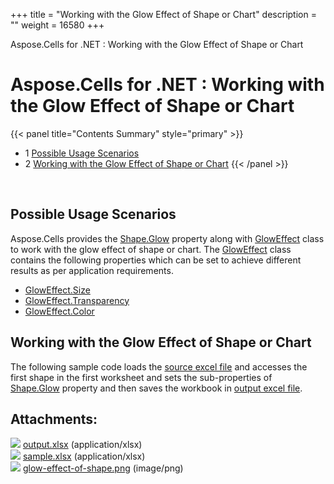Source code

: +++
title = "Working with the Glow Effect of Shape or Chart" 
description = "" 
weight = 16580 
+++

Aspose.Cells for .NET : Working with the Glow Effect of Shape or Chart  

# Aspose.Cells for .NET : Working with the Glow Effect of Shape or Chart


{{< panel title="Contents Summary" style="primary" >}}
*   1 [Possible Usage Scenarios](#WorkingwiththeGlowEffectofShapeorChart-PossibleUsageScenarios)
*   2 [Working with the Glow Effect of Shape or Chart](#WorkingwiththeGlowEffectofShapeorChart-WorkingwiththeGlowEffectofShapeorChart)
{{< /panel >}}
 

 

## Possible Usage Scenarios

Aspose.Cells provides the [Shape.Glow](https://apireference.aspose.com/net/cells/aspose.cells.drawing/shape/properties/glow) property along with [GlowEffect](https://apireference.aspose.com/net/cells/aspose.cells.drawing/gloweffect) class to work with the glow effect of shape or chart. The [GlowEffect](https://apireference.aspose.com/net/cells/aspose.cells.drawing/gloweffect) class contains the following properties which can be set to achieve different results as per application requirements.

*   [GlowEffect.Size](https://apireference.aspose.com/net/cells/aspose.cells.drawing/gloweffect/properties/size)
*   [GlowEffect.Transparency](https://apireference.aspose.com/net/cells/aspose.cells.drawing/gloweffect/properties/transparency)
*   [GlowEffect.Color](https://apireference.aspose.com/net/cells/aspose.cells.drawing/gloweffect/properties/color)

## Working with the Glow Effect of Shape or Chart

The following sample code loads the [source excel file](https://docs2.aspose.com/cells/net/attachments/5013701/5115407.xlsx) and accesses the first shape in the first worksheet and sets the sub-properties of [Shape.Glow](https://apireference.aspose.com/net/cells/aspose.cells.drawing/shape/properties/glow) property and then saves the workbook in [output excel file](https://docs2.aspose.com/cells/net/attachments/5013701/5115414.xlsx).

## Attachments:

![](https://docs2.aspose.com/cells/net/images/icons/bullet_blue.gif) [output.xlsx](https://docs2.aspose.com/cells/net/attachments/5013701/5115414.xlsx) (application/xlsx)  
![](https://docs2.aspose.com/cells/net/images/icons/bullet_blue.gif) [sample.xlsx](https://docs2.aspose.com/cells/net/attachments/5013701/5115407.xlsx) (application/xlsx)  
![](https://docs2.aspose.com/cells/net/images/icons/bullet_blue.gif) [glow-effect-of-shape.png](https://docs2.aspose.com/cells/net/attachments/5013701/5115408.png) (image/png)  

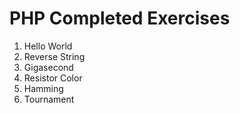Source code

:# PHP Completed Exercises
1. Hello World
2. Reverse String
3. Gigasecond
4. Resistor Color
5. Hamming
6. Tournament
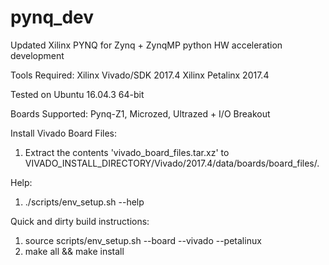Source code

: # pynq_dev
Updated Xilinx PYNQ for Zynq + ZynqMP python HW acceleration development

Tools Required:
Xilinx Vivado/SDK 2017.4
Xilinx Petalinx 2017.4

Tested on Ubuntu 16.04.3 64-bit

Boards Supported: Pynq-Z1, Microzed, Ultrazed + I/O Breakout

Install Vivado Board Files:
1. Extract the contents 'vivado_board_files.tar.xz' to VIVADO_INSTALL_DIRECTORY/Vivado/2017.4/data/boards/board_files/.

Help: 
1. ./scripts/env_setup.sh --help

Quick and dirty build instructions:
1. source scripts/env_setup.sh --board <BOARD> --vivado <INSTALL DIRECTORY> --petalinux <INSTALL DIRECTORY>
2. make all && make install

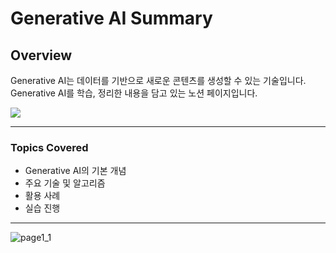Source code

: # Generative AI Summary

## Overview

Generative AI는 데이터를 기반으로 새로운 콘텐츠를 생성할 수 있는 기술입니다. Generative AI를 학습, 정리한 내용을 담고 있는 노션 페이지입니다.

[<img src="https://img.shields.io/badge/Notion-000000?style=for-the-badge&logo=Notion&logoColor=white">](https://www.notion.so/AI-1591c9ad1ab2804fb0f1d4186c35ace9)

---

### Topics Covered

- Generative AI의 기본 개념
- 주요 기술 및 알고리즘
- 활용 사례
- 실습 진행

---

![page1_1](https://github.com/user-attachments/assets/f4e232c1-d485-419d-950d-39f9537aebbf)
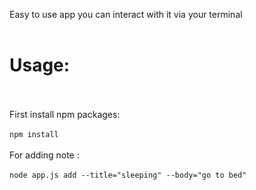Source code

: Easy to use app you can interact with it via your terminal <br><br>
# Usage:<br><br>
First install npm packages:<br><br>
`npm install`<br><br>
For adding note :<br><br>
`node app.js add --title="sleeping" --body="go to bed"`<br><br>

_ACTION ITEM:_
Give the total number of lines in the entries that contain the word "Xilinx", with no other words.

_RESULT OF THE TASK:_
3